[AIM OF THE EXERCISE] Using the material that follows, output exactly the lines from the one containing "index tip: (148, 104)" through the one containing "index pip: (412, 544)", with both ends kept.
(GIVEN DATA Opens)
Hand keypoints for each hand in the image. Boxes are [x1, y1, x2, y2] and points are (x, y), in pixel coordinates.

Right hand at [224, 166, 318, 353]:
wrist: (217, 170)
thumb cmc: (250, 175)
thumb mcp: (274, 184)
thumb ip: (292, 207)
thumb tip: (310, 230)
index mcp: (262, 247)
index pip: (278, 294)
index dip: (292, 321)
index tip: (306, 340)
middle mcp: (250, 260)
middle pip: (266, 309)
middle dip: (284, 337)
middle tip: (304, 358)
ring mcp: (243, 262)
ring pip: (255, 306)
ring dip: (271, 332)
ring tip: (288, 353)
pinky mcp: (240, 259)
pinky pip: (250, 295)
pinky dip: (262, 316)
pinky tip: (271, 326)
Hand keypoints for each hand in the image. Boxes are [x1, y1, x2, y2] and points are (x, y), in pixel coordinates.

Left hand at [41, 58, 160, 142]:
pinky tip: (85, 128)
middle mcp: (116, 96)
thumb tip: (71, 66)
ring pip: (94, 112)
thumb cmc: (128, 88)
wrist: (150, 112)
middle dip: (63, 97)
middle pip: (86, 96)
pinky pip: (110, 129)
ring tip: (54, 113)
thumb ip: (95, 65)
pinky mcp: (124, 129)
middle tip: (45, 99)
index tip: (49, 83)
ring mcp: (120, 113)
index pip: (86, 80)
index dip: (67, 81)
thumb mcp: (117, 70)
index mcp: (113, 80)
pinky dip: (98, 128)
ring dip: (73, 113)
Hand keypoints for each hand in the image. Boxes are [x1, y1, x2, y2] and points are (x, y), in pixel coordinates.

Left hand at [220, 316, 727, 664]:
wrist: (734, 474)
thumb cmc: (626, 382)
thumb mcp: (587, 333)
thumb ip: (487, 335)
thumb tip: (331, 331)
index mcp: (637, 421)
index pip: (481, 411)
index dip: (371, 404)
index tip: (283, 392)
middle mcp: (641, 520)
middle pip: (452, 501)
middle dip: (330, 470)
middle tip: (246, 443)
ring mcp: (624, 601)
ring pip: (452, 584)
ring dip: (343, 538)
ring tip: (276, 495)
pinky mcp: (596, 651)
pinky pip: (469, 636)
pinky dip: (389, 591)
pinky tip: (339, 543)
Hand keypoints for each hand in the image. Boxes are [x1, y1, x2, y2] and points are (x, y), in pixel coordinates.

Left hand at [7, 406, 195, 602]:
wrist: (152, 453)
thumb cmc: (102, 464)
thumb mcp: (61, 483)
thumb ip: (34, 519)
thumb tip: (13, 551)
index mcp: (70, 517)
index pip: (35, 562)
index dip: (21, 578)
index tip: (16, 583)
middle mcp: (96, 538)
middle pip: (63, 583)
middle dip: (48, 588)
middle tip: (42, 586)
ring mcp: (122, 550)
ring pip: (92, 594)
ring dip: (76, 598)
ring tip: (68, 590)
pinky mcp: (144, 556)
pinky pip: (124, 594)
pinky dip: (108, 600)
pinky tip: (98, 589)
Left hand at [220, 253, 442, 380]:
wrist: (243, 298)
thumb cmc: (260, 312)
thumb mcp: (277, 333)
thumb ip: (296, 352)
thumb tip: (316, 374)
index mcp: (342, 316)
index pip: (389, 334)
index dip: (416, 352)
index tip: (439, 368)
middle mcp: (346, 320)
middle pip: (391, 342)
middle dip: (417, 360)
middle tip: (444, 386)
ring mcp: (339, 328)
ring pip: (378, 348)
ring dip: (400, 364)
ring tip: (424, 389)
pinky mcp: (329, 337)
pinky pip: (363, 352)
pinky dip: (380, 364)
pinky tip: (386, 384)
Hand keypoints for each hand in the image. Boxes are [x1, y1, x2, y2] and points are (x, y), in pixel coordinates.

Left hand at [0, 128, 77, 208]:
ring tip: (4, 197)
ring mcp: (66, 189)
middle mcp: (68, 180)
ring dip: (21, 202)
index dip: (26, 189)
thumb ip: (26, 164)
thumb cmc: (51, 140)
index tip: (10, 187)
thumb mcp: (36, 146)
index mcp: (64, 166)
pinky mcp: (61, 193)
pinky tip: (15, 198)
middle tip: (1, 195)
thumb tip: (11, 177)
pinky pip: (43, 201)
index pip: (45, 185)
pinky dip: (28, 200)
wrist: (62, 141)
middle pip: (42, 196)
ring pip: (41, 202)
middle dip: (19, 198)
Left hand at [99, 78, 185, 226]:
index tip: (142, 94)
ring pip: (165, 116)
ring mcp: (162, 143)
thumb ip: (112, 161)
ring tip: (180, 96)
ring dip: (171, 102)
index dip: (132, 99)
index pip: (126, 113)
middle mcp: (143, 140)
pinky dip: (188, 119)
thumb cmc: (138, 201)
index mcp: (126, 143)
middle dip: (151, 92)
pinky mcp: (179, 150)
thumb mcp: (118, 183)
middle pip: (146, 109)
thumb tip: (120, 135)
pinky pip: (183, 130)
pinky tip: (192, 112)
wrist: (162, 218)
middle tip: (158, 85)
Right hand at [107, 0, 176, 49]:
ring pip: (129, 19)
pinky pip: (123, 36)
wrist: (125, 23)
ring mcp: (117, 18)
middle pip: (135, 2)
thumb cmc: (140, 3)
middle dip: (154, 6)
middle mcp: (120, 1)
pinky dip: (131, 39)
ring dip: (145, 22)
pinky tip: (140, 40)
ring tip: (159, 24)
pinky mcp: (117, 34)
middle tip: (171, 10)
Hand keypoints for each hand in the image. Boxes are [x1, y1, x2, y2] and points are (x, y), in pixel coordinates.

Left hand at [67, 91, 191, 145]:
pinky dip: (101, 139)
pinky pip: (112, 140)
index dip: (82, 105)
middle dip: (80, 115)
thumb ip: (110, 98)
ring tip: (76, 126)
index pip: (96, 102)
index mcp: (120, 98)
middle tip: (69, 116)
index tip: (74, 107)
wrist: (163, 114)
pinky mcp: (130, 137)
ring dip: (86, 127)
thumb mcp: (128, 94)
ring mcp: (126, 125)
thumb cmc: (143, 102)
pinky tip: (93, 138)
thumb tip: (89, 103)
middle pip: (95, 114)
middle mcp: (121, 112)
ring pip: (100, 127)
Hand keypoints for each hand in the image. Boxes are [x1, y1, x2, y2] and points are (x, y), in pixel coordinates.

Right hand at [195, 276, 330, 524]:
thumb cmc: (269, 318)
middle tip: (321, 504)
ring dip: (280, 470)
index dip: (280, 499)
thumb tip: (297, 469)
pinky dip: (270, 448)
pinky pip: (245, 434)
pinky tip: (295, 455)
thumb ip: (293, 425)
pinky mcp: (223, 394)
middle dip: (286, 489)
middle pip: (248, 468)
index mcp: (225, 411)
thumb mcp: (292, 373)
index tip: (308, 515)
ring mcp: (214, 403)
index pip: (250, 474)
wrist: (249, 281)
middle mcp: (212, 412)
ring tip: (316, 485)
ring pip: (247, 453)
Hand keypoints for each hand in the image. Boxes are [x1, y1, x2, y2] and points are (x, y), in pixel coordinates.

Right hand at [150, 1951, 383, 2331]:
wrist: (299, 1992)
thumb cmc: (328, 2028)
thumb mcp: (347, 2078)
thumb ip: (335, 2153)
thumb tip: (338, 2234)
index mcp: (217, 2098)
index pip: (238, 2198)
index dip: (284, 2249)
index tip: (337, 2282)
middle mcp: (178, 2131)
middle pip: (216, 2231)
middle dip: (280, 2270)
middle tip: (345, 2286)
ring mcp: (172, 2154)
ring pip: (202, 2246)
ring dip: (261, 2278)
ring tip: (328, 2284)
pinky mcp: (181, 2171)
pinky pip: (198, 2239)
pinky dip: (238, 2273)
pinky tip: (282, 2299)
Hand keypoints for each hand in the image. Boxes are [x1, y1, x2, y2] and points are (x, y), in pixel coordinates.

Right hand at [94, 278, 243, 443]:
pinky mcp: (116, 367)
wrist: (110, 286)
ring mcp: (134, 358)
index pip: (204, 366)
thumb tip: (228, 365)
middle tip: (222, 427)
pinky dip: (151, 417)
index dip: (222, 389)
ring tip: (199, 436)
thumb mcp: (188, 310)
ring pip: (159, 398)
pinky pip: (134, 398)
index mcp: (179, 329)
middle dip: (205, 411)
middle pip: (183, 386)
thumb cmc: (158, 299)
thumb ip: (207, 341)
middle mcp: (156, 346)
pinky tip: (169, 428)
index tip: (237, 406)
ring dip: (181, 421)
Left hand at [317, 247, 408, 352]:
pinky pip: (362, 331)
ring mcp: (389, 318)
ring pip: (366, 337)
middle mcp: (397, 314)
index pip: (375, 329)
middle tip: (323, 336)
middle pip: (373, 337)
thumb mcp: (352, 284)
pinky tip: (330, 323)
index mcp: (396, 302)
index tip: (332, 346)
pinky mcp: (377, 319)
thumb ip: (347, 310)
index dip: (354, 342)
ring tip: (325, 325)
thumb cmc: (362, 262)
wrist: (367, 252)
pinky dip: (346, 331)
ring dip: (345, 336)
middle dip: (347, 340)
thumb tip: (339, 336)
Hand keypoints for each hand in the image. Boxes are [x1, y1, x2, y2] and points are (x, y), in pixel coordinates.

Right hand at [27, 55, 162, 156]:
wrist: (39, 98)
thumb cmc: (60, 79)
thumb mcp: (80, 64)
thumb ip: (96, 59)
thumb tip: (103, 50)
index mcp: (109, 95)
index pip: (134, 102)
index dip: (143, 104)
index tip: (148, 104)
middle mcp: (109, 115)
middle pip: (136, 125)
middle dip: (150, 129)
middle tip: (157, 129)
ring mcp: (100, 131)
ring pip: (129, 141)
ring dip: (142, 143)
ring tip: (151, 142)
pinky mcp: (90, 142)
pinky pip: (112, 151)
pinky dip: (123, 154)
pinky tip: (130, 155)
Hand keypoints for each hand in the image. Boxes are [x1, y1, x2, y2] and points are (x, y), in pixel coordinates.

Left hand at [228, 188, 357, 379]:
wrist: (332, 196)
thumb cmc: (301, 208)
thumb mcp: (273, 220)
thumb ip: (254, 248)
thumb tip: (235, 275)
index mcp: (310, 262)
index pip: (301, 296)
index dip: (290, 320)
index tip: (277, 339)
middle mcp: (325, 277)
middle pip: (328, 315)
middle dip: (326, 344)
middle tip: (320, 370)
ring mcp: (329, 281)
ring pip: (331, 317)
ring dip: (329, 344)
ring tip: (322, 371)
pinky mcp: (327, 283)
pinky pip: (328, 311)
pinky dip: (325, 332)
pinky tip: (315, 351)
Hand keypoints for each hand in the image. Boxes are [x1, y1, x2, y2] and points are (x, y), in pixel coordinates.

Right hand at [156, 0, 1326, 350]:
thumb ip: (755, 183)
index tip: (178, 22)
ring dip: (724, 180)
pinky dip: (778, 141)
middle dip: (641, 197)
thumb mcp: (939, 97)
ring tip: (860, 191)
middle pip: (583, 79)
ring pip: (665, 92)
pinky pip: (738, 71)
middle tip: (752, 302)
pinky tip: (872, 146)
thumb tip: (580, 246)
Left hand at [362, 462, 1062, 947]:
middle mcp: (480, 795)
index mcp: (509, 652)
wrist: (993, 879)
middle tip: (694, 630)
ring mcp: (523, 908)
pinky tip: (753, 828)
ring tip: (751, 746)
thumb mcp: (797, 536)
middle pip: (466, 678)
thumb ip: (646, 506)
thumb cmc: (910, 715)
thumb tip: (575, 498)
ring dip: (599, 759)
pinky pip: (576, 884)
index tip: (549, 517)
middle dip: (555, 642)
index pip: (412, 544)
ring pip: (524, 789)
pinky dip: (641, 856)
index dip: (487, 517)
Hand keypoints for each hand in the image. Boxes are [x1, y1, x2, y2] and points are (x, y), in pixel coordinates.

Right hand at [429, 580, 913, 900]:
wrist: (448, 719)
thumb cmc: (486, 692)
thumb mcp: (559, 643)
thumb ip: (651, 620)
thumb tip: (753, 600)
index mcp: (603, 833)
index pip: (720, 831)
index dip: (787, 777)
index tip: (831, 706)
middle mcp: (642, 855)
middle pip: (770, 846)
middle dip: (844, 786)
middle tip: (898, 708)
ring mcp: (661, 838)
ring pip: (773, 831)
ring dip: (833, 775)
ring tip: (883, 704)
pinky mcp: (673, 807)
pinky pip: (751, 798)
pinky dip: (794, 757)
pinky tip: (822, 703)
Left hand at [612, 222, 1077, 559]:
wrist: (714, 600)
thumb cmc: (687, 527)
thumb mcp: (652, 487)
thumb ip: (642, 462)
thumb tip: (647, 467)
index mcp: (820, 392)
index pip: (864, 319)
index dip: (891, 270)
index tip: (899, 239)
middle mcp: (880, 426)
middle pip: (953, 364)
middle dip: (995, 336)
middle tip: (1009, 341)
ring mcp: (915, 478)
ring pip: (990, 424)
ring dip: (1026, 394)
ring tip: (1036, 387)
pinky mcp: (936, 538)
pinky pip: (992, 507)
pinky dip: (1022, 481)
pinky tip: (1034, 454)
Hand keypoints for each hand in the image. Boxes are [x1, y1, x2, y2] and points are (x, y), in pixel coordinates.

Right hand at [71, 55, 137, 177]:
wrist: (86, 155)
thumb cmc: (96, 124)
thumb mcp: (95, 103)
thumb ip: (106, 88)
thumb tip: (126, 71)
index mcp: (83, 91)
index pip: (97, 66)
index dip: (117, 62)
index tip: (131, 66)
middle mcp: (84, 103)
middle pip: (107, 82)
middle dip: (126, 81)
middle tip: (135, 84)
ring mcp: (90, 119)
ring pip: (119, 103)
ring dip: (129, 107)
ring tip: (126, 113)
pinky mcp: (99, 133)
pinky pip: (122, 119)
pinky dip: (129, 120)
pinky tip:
(GIVEN DATA Closes)
[WRITTEN REPLY]
index tip: (148, 104)
middle mcp: (109, 115)
middle pip: (136, 125)
middle dip: (150, 129)
middle tip: (157, 129)
ring mcp: (100, 131)
ring pip: (129, 141)
ring dip: (142, 143)
ring tip: (151, 142)
pinky mcp: (90, 142)
pinky pip: (112, 151)
pinky dip: (123, 154)
pinky tip: (130, 155)
Hand keypoints for each hand in the image. Boxes are [x1, y1, x2, y2] and points are (x, y), in pixel coordinates.

Left hand at [228, 188, 357, 379]:
wrist: (332, 196)
thumb cmc: (301, 208)
thumb mcp: (273, 220)
thumb ip: (254, 248)
thumb tip: (235, 275)
index mcp: (310, 262)
index pip: (301, 296)
index dip: (290, 320)
index tip: (277, 339)
middle mcp: (325, 277)
middle pip: (328, 315)
middle dip: (326, 344)
middle tip: (320, 370)
ring mcp: (329, 281)
ring pip: (331, 317)
ring dip: (329, 344)
ring tip: (322, 371)
pinky mcp: (327, 283)
pinky pip: (328, 311)
pinky dip: (325, 332)
pinky tip: (315, 351)
Hand keypoints for each hand in the image. Boxes are [x1, y1, x2, y2] and points are (x, y), in pixel coordinates.

Right hand at [156, 0, 1326, 350]:
thumb ip: (755, 183)
index tip: (178, 22)
ring dip: (724, 180)
pinky dip: (778, 141)
middle dip: (641, 197)
thumb mcp: (939, 97)
ring tip: (860, 191)
middle pip: (583, 79)
ring pip: (665, 92)
pinky pip: (738, 71)
middle tip: (752, 302)
pinky tip: (872, 146)
thumb tip: (580, 246)
Left hand at [362, 462, 1062, 947]:
middle mcp: (480, 795)
index mcp: (509, 652)
wrist: (993, 879)
middle tip: (694, 630)
ring mcp: (523, 908)
pinky tip: (753, 828)
ring tip: (751, 746)
thumb mcp: (797, 536)
middle pip: (466, 678)
thumb ip: (646, 506)
thumb cmc: (910, 715)
thumb tip: (575, 498)
ring dip: (599, 759)
pinky pip: (576, 884)
index tip: (549, 517)
middle dip: (555, 642)
index pip: (412, 544)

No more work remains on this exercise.